Talks to restructure Puerto Rico power company debt fail
Mediation talks to restructure more than $9 billion in debt held by Puerto Rico’s power company failed, officials announced Saturday, raising concerns about the future of the bankrupt government agency.
A federal control board that oversees Puerto Rico’s finances said the impasse with bondholders means it would resume litigation against them in an attempt to restructure the debt, warning that any cost associated with debt repayment would be passed along to consumers.
Gov.
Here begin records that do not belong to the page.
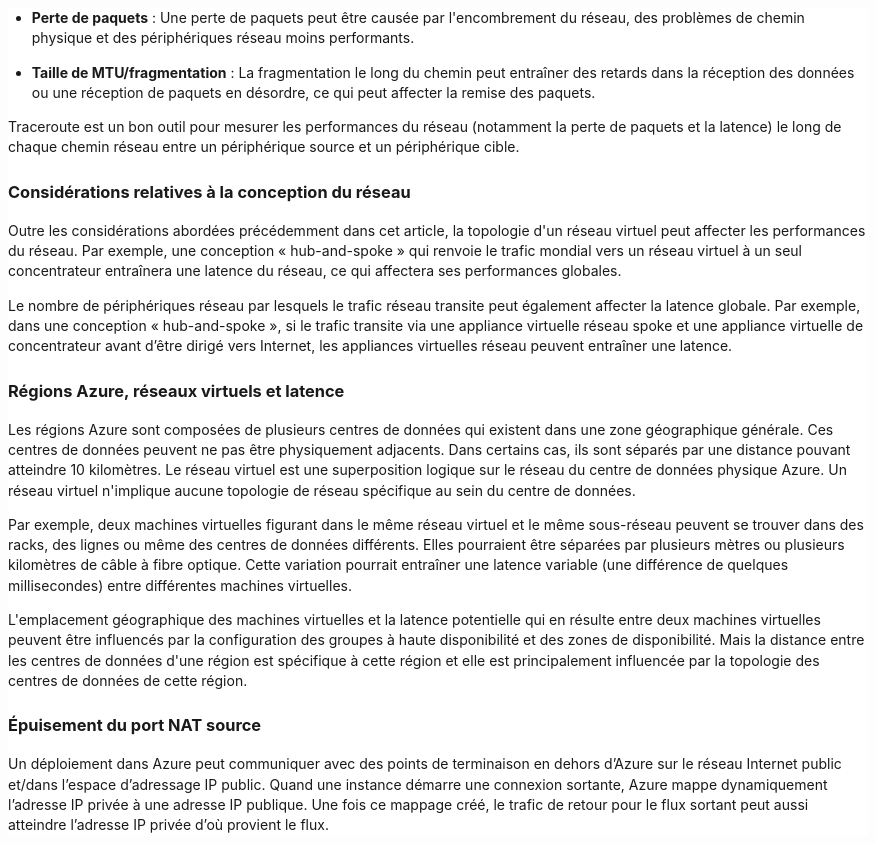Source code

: - **Perte de paquets** : Une perte de paquets peut être causée par l'encombrement du réseau, des problèmes de chemin physique et des périphériques réseau moins performants.

- **Taille de MTU/fragmentation** : La fragmentation le long du chemin peut entraîner des retards dans la réception des données ou une réception de paquets en désordre, ce qui peut affecter la remise des paquets.

Traceroute est un bon outil pour mesurer les performances du réseau (notamment la perte de paquets et la latence) le long de chaque chemin réseau entre un périphérique source et un périphérique cible.

### <a name="network-design-considerations"></a>Considérations relatives à la conception du réseau

Outre les considérations abordées précédemment dans cet article, la topologie d'un réseau virtuel peut affecter les performances du réseau. Par exemple, une conception « hub-and-spoke » qui renvoie le trafic mondial vers un réseau virtuel à un seul concentrateur entraînera une latence du réseau, ce qui affectera ses performances globales.

Le nombre de périphériques réseau par lesquels le trafic réseau transite peut également affecter la latence globale. Par exemple, dans une conception « hub-and-spoke », si le trafic transite via une appliance virtuelle réseau spoke et une appliance virtuelle de concentrateur avant d’être dirigé vers Internet, les appliances virtuelles réseau peuvent entraîner une latence.

### <a name="azure-regions-virtual-networks-and-latency"></a>Régions Azure, réseaux virtuels et latence

Les régions Azure sont composées de plusieurs centres de données qui existent dans une zone géographique générale. Ces centres de données peuvent ne pas être physiquement adjacents. Dans certains cas, ils sont séparés par une distance pouvant atteindre 10 kilomètres. Le réseau virtuel est une superposition logique sur le réseau du centre de données physique Azure. Un réseau virtuel n'implique aucune topologie de réseau spécifique au sein du centre de données.

Par exemple, deux machines virtuelles figurant dans le même réseau virtuel et le même sous-réseau peuvent se trouver dans des racks, des lignes ou même des centres de données différents. Elles pourraient être séparées par plusieurs mètres ou plusieurs kilomètres de câble à fibre optique. Cette variation pourrait entraîner une latence variable (une différence de quelques millisecondes) entre différentes machines virtuelles.

L'emplacement géographique des machines virtuelles et la latence potentielle qui en résulte entre deux machines virtuelles peuvent être influencés par la configuration des groupes à haute disponibilité et des zones de disponibilité. Mais la distance entre les centres de données d'une région est spécifique à cette région et elle est principalement influencée par la topologie des centres de données de cette région.

### <a name="source-nat-port-exhaustion"></a>Épuisement du port NAT source

Un déploiement dans Azure peut communiquer avec des points de terminaison en dehors d’Azure sur le réseau Internet public et/dans l’espace d’adressage IP public. Quand une instance démarre une connexion sortante, Azure mappe dynamiquement l’adresse IP privée à une adresse IP publique. Une fois ce mappage créé, le trafic de retour pour le flux sortant peut aussi atteindre l’adresse IP privée d’où provient le flux.
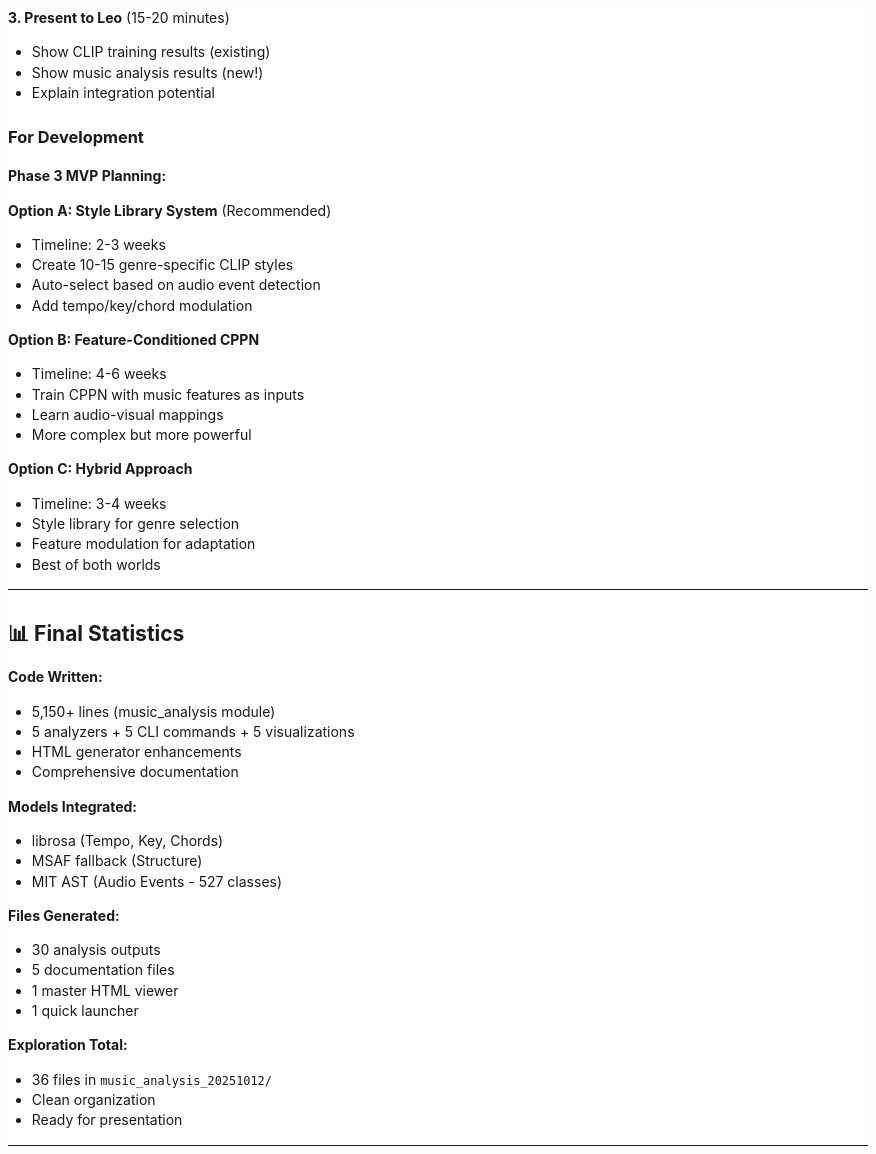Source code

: **3. Present to Leo** (15-20 minutes)
- Show CLIP training results (existing)
- Show music analysis results (new!)
- Explain integration potential

### For Development

**Phase 3 MVP Planning:**

**Option A: Style Library System** (Recommended)
- Timeline: 2-3 weeks
- Create 10-15 genre-specific CLIP styles
- Auto-select based on audio event detection
- Add tempo/key/chord modulation

**Option B: Feature-Conditioned CPPN**
- Timeline: 4-6 weeks
- Train CPPN with music features as inputs
- Learn audio-visual mappings
- More complex but more powerful

**Option C: Hybrid Approach**
- Timeline: 3-4 weeks
- Style library for genre selection
- Feature modulation for adaptation
- Best of both worlds

---

## 📊 Final Statistics

**Code Written:**
- 5,150+ lines (music_analysis module)
- 5 analyzers + 5 CLI commands + 5 visualizations
- HTML generator enhancements
- Comprehensive documentation

**Models Integrated:**
- librosa (Tempo, Key, Chords)
- MSAF fallback (Structure)
- MIT AST (Audio Events - 527 classes)

**Files Generated:**
- 30 analysis outputs
- 5 documentation files
- 1 master HTML viewer
- 1 quick launcher

**Exploration Total:**
- 36 files in `music_analysis_20251012/`
- Clean organization
- Ready for presentation

---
Pedro Pierluisi said the mediation did not achieve the desired outcome: “My administration cannot accept a deal that unduly strains the wallets of our hard-working families, or the resources businesses need to fuel our economy and create and maintain jobs on the island.”
In a press conference on Saturday, Pierluisi said the power company will remain in a state of bankruptcy given pending litigations.
Creditors could not be immediately reached for comment.
Board member Justin Peterson criticized the board for abandoning mediation efforts as he advocated for bondholders to be paid and said that a deal to end bankruptcy and avoid expensive and lengthy litigation “was clearly in reach.”
“It would have catalyzed much-needed private sector investment to rebuild and modernize Puerto Rico’s grid and would have provided the citizens...with cleaner, more reliable and more affordable power,” he said. “Now, all of this could be delayed for years.”
Puerto Rico’s power grid remains frail after Hurricane Maria razed it in 2017, with outages reported daily. The grid was already crumbling before the storm hit as a result of aging infrastructure and a lack of maintenance.
The failed talks come after Gov. Pedro Pierluisi announced in early March that his administration was scrapping a proposed debt restructuring deal for the island’s Electric Power Authority that was several years in the making because it wasn’t feasible or in Puerto Rico’s best interest.
The power company’s debt is the largest of any government agency, and economists have said that restructuring it would help boost economic development on an island mired in a deep economic crisis.
It is one of two government agencies whose debt have yet to be restructured more than five years after Puerto Rico’s government filed for the largest municipal bankruptcy in history. Puerto Rico’s Highways and Transportation Authority still holds $5.8 billion in debt.